Can you expand on that? You mean nobody puts a high strength hardened but not tempered steel into use? At what point did they do that? Just expecting an interesting story, not questioning the point.

Yeah. No probs. It'll be long though....;

Up until the mid-to-late 1940s, some applications - often military ones where components were subject to very high loading were through-hardened and stress relieved (a process that is often referred to as tempering, but demonstrates no martensite decomposition, so is really a lie). The components were, in other words untempered, meaning the martensite that was responsible for their hardness (and also the component most suceptible to the effects of trapped hydrogen) had not begun to decompose and liberate carbon as fine carbide particles and ferrite.

Now, as long as your component is redundant and never going to see contaminated water, or and corrosive environments this is acceptable. How many applications can you think of that fit that bill? Not many, I'll wager.

Then something wonderful happened...

In the fifties, Inco laboratories made some groundbreaking discoveries. First they developed the maraging steels, which suffer little from hydrogen issues due to their very soft high-nickel, carbon-free lath martensites and their enormous, ultrafine and profuse intermetallic precipitate strengthening (which is on a scale that conincides with the most efficient hydrogen sinks).

Alongside them came the nickel-cobalt secondary hardening steels, of which things like Aermet is a family member. These steels use the martensite of a sonventional maraging steel and intead of intermetallics, they strengthen it with profuse, incredibly stable ultrafine mixed carbides. This which Aermet was such a ***** to work with for cycle frame tubing manufacturers. It just eats tooling, unlike conventional maraging steels.

From this point forward, the approach to use of steel changed. In 1948, when the Basic Oxygen process for producing high quality clean, low carbon and nitrogen steel was developed, we had a way to ensure clean, and then with AOD/VIMVAR/etc electric vacuum secondary steelmaking techniques, ultra, ultra, just plain silly-clean steels, it became very easy to produce these ultra high strength, ultra high toughness, ultra clean steels just the way we wanted them.

Suddenly super-high mechanical properties didn't require us to quench high-carbon steels and leave them full of quenched in stresses to ensure they were hard/strong enough. We could get 2/3/4GPa UTS from a steel containing NO carbon. We could make a steel, harden it in still air and then temper it to death and it would only get stronger while sacrificing no toughness.

These days you'd have to be either nuts or just plain tight to go back to quenching the living daylights out of a 0.6% carbon steel just so you could have 55+Rockwell C hardness.

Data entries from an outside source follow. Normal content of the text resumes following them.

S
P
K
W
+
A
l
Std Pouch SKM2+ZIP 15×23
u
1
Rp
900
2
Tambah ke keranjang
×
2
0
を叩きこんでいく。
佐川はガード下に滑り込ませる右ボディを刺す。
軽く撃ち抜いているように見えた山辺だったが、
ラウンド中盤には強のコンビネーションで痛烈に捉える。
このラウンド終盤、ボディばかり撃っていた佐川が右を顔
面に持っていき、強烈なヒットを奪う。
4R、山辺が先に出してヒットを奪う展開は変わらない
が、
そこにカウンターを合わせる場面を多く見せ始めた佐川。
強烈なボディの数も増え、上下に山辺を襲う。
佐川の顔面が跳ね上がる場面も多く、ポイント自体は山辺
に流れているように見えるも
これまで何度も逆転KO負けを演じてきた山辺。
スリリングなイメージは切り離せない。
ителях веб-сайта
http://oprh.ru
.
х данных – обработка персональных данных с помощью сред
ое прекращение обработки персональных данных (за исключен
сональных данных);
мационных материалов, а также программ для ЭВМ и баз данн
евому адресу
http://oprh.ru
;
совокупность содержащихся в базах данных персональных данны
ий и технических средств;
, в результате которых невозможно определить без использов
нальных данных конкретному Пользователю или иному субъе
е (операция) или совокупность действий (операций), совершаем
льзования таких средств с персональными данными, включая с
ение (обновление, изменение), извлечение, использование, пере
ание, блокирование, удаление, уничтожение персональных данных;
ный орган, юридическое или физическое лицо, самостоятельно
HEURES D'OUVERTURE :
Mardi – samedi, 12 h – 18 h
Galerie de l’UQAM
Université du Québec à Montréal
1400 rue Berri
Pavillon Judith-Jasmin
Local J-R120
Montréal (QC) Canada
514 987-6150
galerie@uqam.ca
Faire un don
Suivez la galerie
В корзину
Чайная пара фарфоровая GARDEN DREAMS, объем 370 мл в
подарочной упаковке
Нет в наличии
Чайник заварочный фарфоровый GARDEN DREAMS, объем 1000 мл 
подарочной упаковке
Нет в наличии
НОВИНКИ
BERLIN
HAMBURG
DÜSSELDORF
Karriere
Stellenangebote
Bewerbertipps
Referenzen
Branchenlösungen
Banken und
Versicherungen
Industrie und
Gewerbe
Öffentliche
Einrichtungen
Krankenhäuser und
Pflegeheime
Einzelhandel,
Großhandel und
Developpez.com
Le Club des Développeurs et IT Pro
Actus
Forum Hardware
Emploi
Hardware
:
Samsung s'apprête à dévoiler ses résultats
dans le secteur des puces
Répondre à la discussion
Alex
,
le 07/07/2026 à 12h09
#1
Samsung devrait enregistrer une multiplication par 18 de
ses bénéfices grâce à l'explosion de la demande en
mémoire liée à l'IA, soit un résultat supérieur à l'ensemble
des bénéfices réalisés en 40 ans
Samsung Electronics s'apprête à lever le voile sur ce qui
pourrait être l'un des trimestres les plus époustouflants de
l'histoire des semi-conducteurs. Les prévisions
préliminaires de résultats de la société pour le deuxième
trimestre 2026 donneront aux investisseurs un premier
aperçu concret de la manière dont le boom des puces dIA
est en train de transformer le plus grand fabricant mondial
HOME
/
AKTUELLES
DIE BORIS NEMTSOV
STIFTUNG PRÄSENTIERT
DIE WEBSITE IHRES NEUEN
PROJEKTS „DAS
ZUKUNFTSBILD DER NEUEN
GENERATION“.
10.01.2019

What's most important about this is that our inventory steels, our national standard grades - all the ones we use to make bicycle frames - now all contain either molybdenum or vanadium or both (with a couple of really stupid exceptions), both of which produce fine scale carbides when you temper a steel at about 550-650C. These carbides are perfect trapping sites for any hydrogen that has been absorbed by the steel. And they will trap a hell of a lot, trap it stably, trap it safely.